Three Paths Forward: Collaboratism as the Third Way
This cultural awakening creates three potential paths forward. We could embrace techno-paternal feudalism, where big tech and government merge into a benevolent (or not so benevolent) authority that manages our lives for us. Or we could go full crypto anarcho-capitalism, where decentralized systems eliminate traditional institutions entirely. Both sound like scary hellscapes to most people.
But there’s a third option I’ve been noodling on—something I call “collaboratism.” It’s a team-based economic system that focuses on win-win-win outcomes and maximizes everything in productive balance. It requires navigating hard conversations, but it offers a path between digital authoritarianism and technological chaos.
The mainstream awakening spurred on by “The Social Dilemma” wasn’t just about data abuse—it was about recognizing that we’re at a fundamental fork in the road. The choices we make about technology, privacy, and authentic human connection in the next few years will determine whether we build systems that serve human flourishing or human subjugation.
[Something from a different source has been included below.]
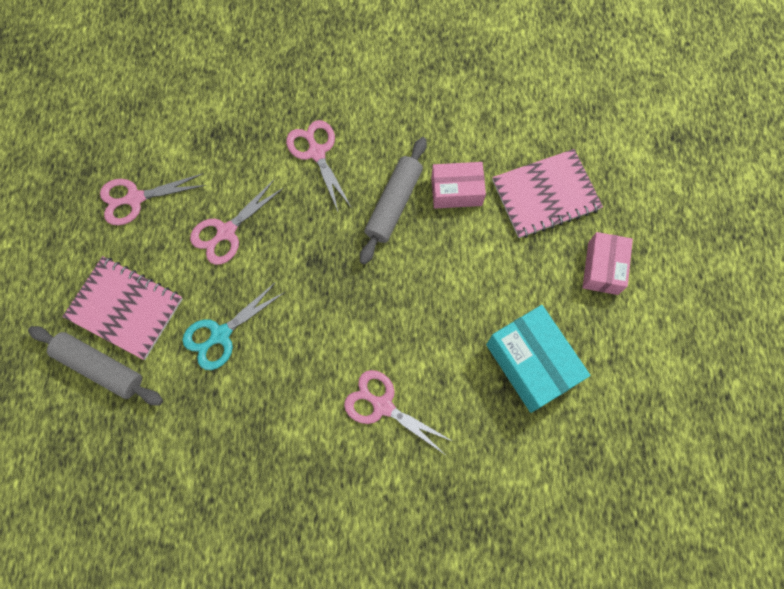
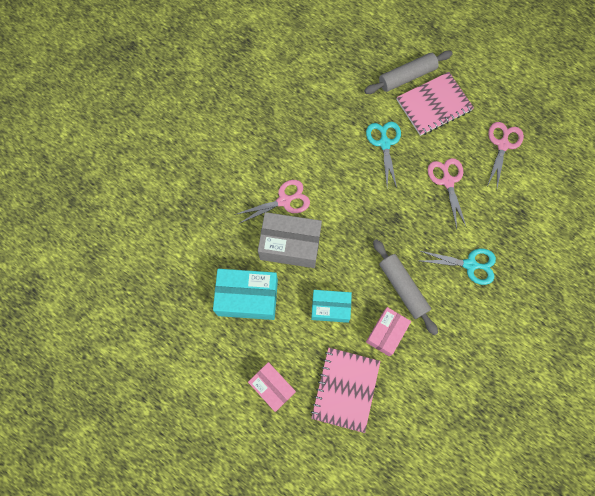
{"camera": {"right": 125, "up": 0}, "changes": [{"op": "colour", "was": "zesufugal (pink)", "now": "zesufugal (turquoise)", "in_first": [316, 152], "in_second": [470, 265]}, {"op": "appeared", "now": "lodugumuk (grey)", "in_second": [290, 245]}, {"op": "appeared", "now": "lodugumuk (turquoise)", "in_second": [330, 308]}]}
And for those of us in marketing, this cultural shift toward authenticity isn’t just a trend to exploit—it’s a fundamental restructuring of how brands and consumers relate to each other. The age of manipulation through surveillance capitalism is ending, not because of regulation, but because people are simply not going to tolerate it anymore.
The question is: what comes next? How do we build marketing systems that serve authentic human connection rather than exploit it? How do we harness the power of artificial intelligence to enhance rather than replace authentic intelligence?
That’s where our story really begins.